Work task: With the pictures removed, write out the data below exactly.

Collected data
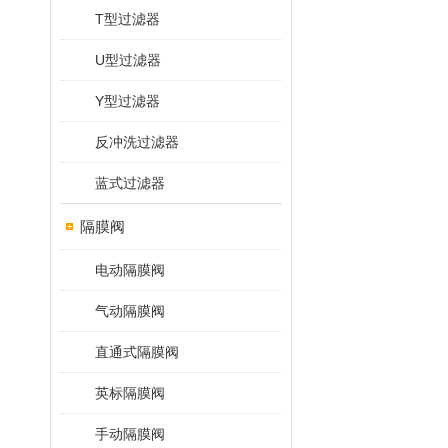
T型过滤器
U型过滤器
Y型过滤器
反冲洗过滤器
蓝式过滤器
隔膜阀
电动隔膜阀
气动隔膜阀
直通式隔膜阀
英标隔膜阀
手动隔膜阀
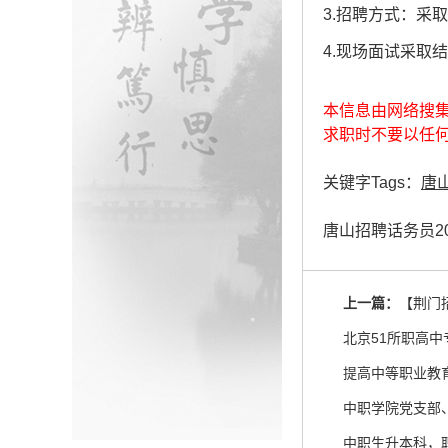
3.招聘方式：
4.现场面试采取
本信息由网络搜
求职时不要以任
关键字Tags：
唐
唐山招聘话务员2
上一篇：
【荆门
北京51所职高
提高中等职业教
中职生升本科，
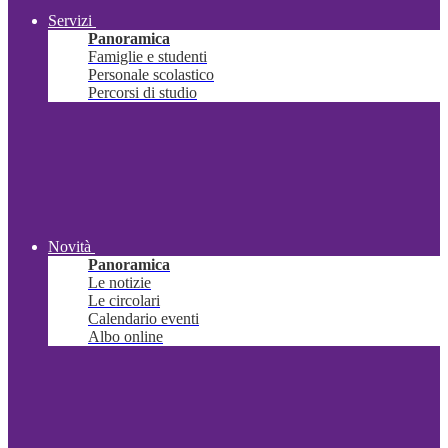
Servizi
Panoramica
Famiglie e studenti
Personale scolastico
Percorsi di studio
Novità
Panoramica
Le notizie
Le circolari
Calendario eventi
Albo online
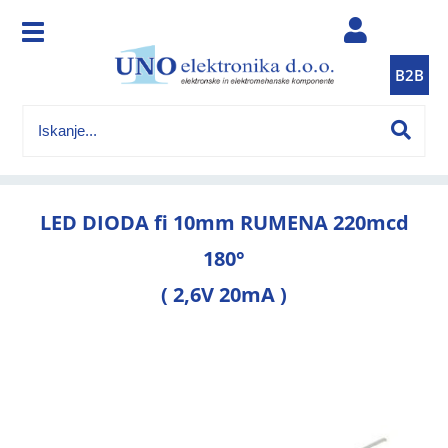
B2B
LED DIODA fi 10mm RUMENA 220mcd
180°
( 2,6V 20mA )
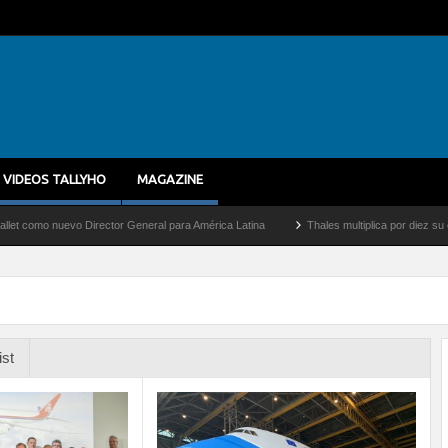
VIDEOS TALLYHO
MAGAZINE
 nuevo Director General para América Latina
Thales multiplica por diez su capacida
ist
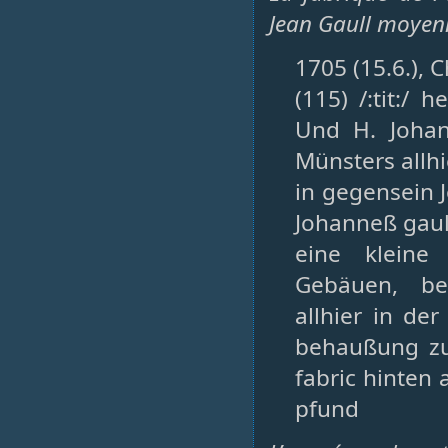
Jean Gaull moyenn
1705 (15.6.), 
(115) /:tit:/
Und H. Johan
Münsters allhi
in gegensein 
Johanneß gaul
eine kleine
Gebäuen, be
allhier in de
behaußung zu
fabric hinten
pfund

Exercise solution:
T型过滤器
U型过滤器
Y型过滤器
反冲洗过滤器
蓝式过滤器
隔膜阀
电动隔膜阀
气动隔膜阀
直通式隔膜阀
英标隔膜阀
手动隔膜阀
3.招聘方式：
4.现场面试采取
本信息由网络搜
求职时不要以任
关键字Tags：
唐
唐山招聘话务员2
上一篇：
【荆门
北京51所职高
提高中等职业教
中职生升本科，
Servizi
Panoramica
Famiglie e studenti
Personale scolastico
Percorsi di studio
Novità
Panoramica
Le notizie
Le circolari
Calendario eventi
Albo online
B2B
LED DIODA fi 10mm RUMENA 220mcd
180°
( 2,6V 20mA )
VIDEOS TALLYHO
MAGAZINE
 nuevo Director General para América Latina
Thales multiplica por diez su capacida
ist
Jean Gaull moyenn
1705 (15.6.), 
(115) /:tit:/
Und H. Johan
Münsters allhi
in gegensein 
Johanneß gaul
eine kleine
Gebäuen, be
allhier in de
behaußung zu
fabric hinten
pfund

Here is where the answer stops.